[The task] Identify every line in the data below that contains the string "results", matching case exactly, and copy each of those lines.

[Record set]
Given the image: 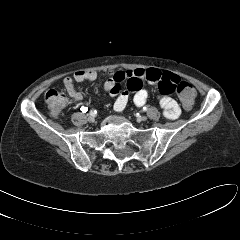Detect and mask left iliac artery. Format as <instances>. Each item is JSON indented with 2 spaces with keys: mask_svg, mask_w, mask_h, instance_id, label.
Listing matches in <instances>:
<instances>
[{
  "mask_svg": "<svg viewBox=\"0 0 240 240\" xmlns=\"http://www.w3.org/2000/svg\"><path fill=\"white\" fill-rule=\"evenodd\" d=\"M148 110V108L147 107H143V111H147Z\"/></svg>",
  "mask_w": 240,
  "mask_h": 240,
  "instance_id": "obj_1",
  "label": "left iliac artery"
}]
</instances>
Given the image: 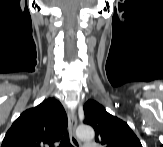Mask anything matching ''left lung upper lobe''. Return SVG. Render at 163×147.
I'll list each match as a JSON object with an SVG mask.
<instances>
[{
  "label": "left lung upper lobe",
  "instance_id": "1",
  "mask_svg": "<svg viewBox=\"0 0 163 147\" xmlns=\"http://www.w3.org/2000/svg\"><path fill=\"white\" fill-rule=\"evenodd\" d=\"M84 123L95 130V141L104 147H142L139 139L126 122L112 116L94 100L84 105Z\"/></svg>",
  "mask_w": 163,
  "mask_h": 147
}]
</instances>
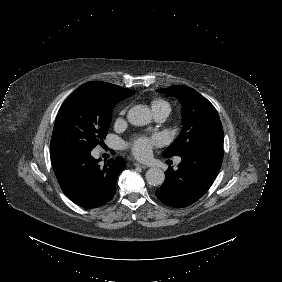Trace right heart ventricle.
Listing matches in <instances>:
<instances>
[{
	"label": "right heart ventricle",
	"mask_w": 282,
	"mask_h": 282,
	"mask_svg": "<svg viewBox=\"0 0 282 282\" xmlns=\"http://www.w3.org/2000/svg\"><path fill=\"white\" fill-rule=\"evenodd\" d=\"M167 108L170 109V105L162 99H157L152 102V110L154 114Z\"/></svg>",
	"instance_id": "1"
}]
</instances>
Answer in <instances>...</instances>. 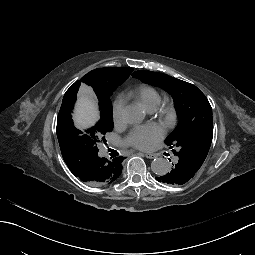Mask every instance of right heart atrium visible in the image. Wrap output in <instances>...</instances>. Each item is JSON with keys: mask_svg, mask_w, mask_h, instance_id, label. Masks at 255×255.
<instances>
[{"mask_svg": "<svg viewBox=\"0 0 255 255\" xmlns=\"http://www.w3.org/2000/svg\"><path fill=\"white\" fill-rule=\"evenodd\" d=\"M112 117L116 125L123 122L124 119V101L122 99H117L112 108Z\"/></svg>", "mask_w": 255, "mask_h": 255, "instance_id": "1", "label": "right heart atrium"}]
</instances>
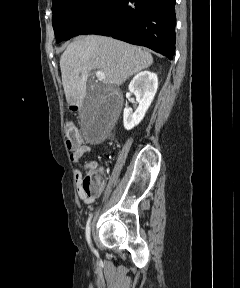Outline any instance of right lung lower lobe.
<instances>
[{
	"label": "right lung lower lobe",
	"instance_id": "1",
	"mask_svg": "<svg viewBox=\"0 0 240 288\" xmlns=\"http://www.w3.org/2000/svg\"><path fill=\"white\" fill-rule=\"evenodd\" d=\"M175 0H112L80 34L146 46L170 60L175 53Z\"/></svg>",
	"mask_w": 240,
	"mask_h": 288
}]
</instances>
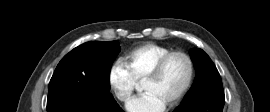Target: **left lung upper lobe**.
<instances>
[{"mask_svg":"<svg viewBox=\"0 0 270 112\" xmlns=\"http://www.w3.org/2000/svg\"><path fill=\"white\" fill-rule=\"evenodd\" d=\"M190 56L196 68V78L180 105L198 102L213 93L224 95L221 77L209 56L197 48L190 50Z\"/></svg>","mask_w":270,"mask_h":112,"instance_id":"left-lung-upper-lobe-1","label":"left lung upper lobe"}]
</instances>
* * *
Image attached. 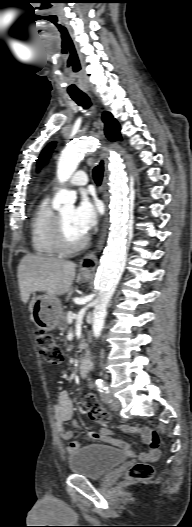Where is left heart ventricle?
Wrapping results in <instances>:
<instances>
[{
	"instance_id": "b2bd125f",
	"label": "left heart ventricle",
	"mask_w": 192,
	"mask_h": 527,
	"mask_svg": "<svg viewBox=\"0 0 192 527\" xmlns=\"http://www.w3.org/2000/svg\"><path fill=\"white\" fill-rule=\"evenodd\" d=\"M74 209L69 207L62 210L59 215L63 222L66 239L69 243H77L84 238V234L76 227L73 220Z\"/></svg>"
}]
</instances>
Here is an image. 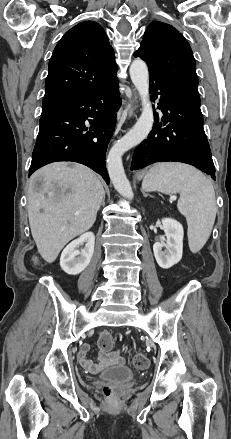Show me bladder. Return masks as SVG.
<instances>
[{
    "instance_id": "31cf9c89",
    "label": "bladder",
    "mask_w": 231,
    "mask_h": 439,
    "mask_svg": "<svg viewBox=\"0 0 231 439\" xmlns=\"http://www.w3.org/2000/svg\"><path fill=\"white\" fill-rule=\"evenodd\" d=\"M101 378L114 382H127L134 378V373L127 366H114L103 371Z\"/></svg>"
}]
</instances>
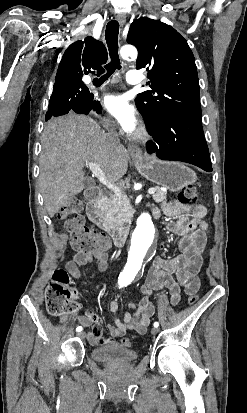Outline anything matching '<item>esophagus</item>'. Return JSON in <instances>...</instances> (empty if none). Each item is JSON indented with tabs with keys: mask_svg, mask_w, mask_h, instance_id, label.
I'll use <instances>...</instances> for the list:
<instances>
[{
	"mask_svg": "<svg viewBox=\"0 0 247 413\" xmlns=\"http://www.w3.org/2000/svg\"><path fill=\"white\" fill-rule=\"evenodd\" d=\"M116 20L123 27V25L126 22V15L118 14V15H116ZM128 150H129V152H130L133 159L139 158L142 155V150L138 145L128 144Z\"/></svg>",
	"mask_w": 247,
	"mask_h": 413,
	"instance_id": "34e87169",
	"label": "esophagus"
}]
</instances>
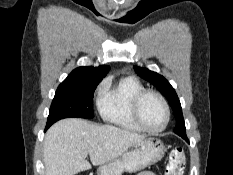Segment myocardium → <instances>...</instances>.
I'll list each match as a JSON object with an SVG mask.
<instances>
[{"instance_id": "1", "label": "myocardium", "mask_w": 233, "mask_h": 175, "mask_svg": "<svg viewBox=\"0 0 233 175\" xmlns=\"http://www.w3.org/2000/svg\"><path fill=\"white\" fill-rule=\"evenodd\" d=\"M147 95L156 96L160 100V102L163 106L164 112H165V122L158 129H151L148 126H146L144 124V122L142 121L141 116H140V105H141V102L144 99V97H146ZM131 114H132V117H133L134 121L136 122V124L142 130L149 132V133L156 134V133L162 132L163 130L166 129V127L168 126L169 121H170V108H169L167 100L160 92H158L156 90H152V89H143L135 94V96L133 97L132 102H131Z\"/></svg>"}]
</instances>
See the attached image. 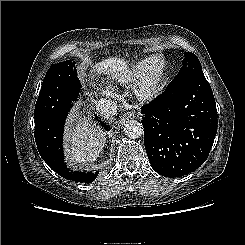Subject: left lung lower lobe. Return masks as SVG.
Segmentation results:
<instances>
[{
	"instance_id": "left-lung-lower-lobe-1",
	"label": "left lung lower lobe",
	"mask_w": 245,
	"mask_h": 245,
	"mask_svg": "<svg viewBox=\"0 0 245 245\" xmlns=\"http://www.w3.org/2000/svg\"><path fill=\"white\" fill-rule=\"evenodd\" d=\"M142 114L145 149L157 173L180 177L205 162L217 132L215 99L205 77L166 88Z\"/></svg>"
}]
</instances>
==
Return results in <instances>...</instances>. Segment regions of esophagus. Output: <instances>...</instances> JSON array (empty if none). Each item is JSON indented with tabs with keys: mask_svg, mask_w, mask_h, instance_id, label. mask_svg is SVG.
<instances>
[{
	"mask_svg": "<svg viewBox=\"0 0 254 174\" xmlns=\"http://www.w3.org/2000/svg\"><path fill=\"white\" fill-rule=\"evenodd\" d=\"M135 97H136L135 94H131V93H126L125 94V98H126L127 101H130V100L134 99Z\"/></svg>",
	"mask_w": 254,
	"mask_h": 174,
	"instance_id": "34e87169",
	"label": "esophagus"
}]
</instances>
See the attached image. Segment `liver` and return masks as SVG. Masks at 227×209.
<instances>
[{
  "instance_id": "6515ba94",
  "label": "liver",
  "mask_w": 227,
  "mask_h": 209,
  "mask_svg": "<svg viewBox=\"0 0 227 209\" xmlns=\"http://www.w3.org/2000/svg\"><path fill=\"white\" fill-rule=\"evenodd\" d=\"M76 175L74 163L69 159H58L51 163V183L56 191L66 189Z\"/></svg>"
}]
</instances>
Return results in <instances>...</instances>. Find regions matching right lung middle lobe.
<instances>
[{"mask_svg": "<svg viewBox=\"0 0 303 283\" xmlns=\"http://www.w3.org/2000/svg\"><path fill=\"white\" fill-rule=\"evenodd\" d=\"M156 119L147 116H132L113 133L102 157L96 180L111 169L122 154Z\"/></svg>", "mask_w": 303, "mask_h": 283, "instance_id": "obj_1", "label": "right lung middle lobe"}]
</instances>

[In response]
Wrapping results in <instances>:
Segmentation results:
Return results in <instances>...</instances>. Segment regions of esophagus. Output: <instances>...</instances> JSON array (empty if none). Each item is JSON indented with tabs with keys: mask_svg, mask_w, mask_h, instance_id, label. mask_svg is SVG.
Return results in <instances>...</instances>. Find regions matching right lung middle lobe.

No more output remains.